Si è appena conclusa la manifestazione indetta dal Comitato “Oliena pro Oloè” convocata questa mattina sull’omonimo ponte che è stato, infine, attraversato simbolicamente dai presenti come segno di protesta e insieme come ennesima richiesta di attenzione da parte delle popolazioni provate dalla persistente chiusura della strada provinciale 46. Presenti i sindaci di Dorgali Maria Itria Fancello, quello di Orgosolo Dionigi Deledda, quella di Sarule Mariangela Barca e quello di Nuoro Andrea Soddu.
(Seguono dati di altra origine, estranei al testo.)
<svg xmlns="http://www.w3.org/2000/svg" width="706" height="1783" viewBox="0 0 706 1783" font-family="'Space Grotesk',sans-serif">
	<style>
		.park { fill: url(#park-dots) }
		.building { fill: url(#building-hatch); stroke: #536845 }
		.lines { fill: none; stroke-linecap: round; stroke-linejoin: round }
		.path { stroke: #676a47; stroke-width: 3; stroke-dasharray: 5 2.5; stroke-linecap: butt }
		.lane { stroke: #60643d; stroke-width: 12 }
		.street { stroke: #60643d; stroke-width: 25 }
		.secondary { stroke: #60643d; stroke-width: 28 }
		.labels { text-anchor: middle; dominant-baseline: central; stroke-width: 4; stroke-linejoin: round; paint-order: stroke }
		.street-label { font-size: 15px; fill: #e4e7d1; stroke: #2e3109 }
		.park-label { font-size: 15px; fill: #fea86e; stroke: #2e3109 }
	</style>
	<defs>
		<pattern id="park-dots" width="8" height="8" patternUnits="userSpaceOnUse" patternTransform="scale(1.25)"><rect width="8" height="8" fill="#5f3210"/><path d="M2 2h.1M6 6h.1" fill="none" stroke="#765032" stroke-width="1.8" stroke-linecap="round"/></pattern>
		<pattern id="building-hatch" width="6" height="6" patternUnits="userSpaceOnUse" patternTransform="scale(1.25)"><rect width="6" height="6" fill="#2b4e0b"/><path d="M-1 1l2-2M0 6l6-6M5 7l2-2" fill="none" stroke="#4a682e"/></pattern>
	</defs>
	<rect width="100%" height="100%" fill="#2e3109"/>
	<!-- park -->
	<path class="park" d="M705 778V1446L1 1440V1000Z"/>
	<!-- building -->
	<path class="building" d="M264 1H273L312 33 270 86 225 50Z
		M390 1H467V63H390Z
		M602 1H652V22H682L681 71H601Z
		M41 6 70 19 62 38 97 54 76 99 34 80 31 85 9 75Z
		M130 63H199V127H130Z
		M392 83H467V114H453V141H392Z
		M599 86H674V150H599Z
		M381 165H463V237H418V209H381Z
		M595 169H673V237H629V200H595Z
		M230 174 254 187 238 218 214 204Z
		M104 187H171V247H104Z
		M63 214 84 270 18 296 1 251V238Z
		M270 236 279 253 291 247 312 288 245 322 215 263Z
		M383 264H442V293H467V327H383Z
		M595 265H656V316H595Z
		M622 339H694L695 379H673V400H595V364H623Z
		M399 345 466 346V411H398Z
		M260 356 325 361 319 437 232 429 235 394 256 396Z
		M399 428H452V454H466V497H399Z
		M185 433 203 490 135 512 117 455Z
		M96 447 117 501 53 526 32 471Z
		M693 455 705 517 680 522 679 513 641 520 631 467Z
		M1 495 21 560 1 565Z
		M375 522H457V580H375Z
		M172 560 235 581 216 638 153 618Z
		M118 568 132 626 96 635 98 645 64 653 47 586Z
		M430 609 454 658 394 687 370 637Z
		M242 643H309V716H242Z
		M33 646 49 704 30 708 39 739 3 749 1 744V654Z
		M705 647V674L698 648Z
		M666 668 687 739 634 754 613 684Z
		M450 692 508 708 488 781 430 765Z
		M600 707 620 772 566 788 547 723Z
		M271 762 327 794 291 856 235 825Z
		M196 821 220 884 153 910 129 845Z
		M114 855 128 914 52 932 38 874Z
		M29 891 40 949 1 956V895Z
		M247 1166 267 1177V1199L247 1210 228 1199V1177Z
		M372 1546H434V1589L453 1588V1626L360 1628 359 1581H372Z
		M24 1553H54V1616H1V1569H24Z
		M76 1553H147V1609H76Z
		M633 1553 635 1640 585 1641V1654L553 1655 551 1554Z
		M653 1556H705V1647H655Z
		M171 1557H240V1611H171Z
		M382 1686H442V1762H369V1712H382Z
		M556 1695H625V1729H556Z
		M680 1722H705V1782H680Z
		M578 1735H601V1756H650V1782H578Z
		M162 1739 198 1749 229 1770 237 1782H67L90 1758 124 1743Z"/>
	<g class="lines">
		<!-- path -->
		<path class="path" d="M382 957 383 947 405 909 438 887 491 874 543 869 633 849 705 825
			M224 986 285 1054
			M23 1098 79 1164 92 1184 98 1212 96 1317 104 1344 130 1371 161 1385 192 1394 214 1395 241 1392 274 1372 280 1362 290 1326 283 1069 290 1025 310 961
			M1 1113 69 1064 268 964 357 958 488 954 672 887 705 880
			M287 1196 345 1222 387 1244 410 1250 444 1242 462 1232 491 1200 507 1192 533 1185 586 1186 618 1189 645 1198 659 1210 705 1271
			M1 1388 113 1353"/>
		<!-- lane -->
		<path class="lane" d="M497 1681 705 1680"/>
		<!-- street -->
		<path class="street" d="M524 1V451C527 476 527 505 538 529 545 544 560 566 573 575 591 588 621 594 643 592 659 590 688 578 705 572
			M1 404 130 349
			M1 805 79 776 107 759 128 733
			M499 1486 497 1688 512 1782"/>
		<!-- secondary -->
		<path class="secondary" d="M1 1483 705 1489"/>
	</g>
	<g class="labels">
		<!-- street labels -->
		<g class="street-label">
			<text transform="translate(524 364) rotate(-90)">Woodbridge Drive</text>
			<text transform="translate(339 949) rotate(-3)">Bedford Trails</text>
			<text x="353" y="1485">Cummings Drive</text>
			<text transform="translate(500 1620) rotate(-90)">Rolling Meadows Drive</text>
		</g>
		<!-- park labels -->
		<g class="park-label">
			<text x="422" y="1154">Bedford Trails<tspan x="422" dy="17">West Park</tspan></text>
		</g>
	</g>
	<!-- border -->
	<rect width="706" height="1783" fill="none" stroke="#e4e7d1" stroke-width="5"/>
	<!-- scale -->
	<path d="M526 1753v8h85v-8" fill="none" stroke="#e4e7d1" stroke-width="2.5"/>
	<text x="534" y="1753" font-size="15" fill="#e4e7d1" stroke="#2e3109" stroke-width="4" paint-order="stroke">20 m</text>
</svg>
La richiesta di una soluzione immediata, seppur provvisoria, è rappresentata dalla realizzazione di un ponte militare, mentre è altrettanto importante – sottolineano i sindaci e i rappresentanti del Comitato – che si provveda al progetto definitivo di messa in sicurezza o alla realizzazione di un nuovo ponte a valle dell’esistente, come ipotizzato.
Il sindaco di Dorgali ha manifestato un cauto ottimismo perché in settimana si possa procedere al dissequestro del ponte e si dia il via ai lavori finanziati con oltre 4 milioni di euro dalla Regione per il miglioramento della funzionalità statica e idraulica del ponte.
Se ciò non dovesse avvenire, il Comitato è pronto a convocare una nuova manifestazione sotto la Prefettura di Nuoro.